Start of Material for the task
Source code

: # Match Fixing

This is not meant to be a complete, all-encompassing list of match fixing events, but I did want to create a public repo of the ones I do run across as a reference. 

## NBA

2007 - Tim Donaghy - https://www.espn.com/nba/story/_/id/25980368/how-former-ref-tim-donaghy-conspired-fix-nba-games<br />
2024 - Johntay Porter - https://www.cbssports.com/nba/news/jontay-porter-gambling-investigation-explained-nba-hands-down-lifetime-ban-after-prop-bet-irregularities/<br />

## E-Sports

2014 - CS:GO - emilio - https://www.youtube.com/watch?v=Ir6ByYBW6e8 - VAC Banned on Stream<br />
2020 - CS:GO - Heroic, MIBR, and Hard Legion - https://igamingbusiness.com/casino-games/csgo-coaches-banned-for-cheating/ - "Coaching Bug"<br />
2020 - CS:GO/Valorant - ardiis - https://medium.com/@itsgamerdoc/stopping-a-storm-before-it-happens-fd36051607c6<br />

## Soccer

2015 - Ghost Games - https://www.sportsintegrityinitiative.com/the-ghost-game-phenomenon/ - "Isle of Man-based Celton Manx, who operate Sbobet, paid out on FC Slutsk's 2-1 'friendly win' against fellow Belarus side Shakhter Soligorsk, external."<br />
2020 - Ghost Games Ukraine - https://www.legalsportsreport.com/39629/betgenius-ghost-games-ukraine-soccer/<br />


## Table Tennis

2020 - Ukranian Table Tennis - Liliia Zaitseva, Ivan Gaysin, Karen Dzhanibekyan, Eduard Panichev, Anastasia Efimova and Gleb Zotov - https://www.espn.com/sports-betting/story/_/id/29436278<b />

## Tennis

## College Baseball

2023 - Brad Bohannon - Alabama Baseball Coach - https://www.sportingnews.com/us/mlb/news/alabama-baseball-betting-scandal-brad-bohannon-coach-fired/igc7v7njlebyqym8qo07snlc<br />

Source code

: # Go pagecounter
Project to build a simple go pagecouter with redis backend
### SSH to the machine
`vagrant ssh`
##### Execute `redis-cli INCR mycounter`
End of Material for the task
◆ Exercise details ◆
Restate the material word for word so that no line differs from the original.

◆ Result ◆
Source code

: # Match Fixing

This is not meant to be a complete, all-encompassing list of match fixing events, but I did want to create a public repo of the ones I do run across as a reference. 

## NBA

2007 - Tim Donaghy - https://www.espn.com/nba/story/_/id/25980368/how-former-ref-tim-donaghy-conspired-fix-nba-games<br />
2024 - Johntay Porter - https://www.cbssports.com/nba/news/jontay-porter-gambling-investigation-explained-nba-hands-down-lifetime-ban-after-prop-bet-irregularities/<br />

## E-Sports

2014 - CS:GO - emilio - https://www.youtube.com/watch?v=Ir6ByYBW6e8 - VAC Banned on Stream<br />
2020 - CS:GO - Heroic, MIBR, and Hard Legion - https://igamingbusiness.com/casino-games/csgo-coaches-banned-for-cheating/ - "Coaching Bug"<br />
2020 - CS:GO/Valorant - ardiis - https://medium.com/@itsgamerdoc/stopping-a-storm-before-it-happens-fd36051607c6<br />

## Soccer

2015 - Ghost Games - https://www.sportsintegrityinitiative.com/the-ghost-game-phenomenon/ - "Isle of Man-based Celton Manx, who operate Sbobet, paid out on FC Slutsk's 2-1 'friendly win' against fellow Belarus side Shakhter Soligorsk, external."<br />
2020 - Ghost Games Ukraine - https://www.legalsportsreport.com/39629/betgenius-ghost-games-ukraine-soccer/<br />


## Table Tennis

2020 - Ukranian Table Tennis - Liliia Zaitseva, Ivan Gaysin, Karen Dzhanibekyan, Eduard Panichev, Anastasia Efimova and Gleb Zotov - https://www.espn.com/sports-betting/story/_/id/29436278<b />

## Tennis

## College Baseball

2023 - Brad Bohannon - Alabama Baseball Coach - https://www.sportingnews.com/us/mlb/news/alabama-baseball-betting-scandal-brad-bohannon-coach-fired/igc7v7njlebyqym8qo07snlc<br />

Source code

: # Go pagecounter
Project to build a simple go pagecouter with redis backend
### SSH to the machine
`vagrant ssh`
##### Execute `redis-cli INCR mycounter`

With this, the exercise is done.